No. The answer is “…end up in a Bollywood movie. Fifty thousand rupees are there for her, and a business class trip to India, as the tournament goes ahead with its Miss Bollywood South Africa compeition.”
The camera lingers on some fox in the crowd. Nicho continues: “We’re looking for that lady. Who knows? It might be you.”
Who this ‘we’ is, is not clear. The IPL? Setanta? Nicho and Simon Doull together, the deadly duo? I picture Nicho, looking groomed, smelling wonderful and ready for cocktails and Doull, looking dull, smelling of boredom and ready to paint the skirting board, back at the hotel, trawling through a mountain of risque photographs sent in by dusky Veldt-based Bollywood wannabes.
Not for the first time, I wonder if Nicho is, by some weird twist of space-time, leading a life actually intended for me.

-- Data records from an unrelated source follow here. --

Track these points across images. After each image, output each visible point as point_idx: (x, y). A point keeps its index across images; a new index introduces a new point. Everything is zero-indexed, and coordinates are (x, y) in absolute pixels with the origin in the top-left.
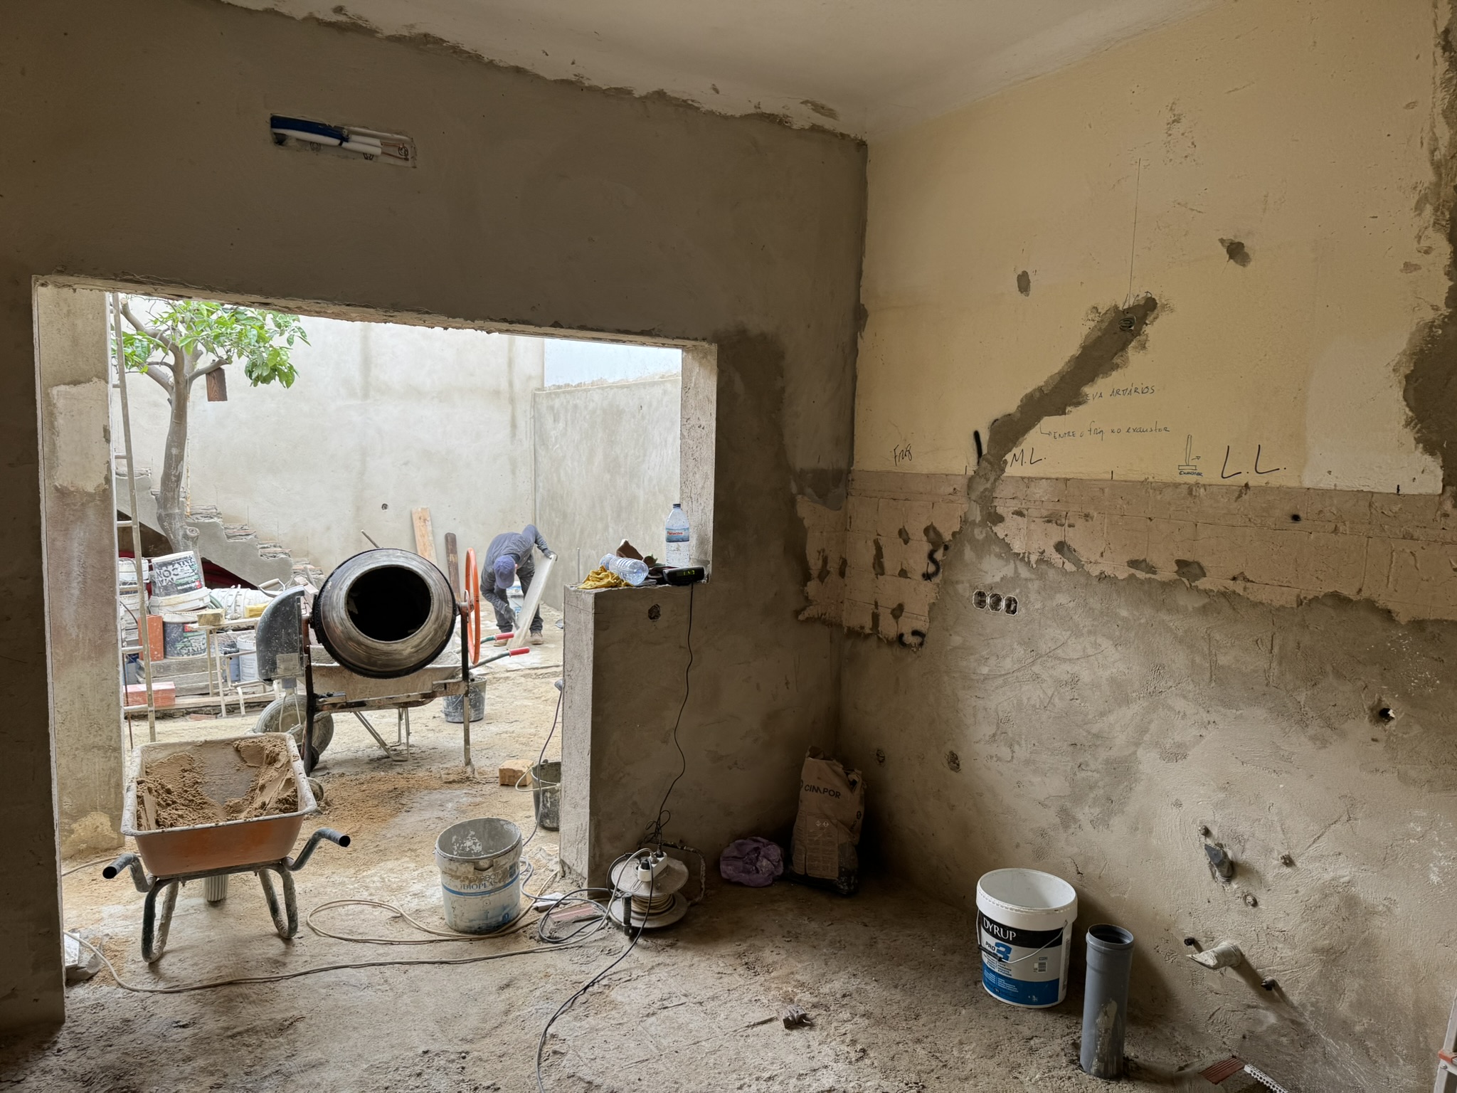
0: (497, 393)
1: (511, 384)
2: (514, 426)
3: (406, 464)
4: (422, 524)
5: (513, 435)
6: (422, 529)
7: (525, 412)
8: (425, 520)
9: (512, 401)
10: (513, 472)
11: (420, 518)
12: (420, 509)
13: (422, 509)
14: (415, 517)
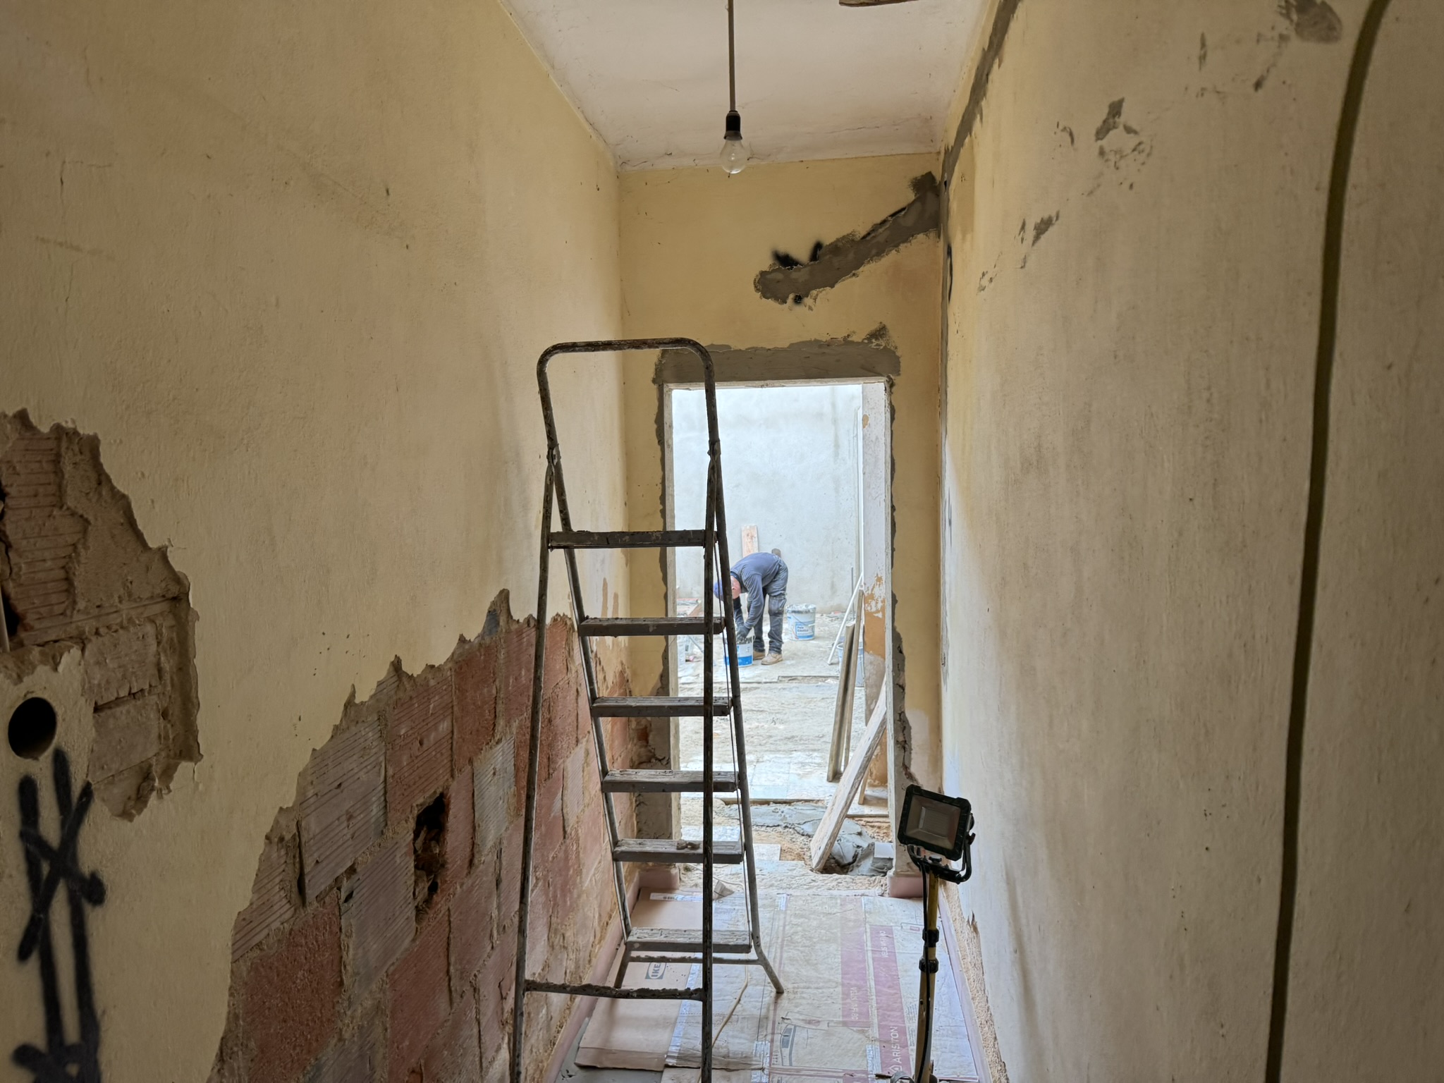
0: (820, 415)
1: (834, 405)
2: (837, 446)
3: (737, 486)
4: (749, 540)
5: (836, 454)
6: (749, 545)
7: (848, 431)
8: (752, 537)
9: (835, 421)
10: (837, 490)
11: (748, 535)
12: (748, 527)
13: (750, 527)
14: (744, 534)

I conclude he probably isn’t.
Surely this is the role for which Nicho was born: cricket commentary crossed with the chance to preside over an ongoing beauty contest, a format that has traditionally – well, traditionally in the 1970s anyway – been the preserve of the nation’s No 1 mainstream presenter. Aspel. Forsyth. Peter Marshall. You remember.
Maybe this is exactly why he was hired. Imagine Lalit Modi weighing up the options. Would Tony Greig be the man for the job? (“And. Let. Me. Tell. You. That is a fox! Oh no – no she isn’t! Hang on, maybe she is!”) Nasser Hussain maybe, shaking with rage and undermining the light-ent vibe?
I don’t think so. (Obviously the correct answer would have been Ravi Shastri, immaculate, like the prince of a small but very wealthy country. He makes Nicho look like Steptoe and Son. Maybe he turned it down.)
86 mins Freddie Flintoff gets hit for the first three sixes of the tournament and we rediscover the fact that in IPL land, they are not sixes but ‘DLF maximums’. Within days, Flintoff will make his excuses and leave after hurting his knee trying to lift a big bag of money.
And I’ll still be wondering what happened to Dominik Holyer’s dog.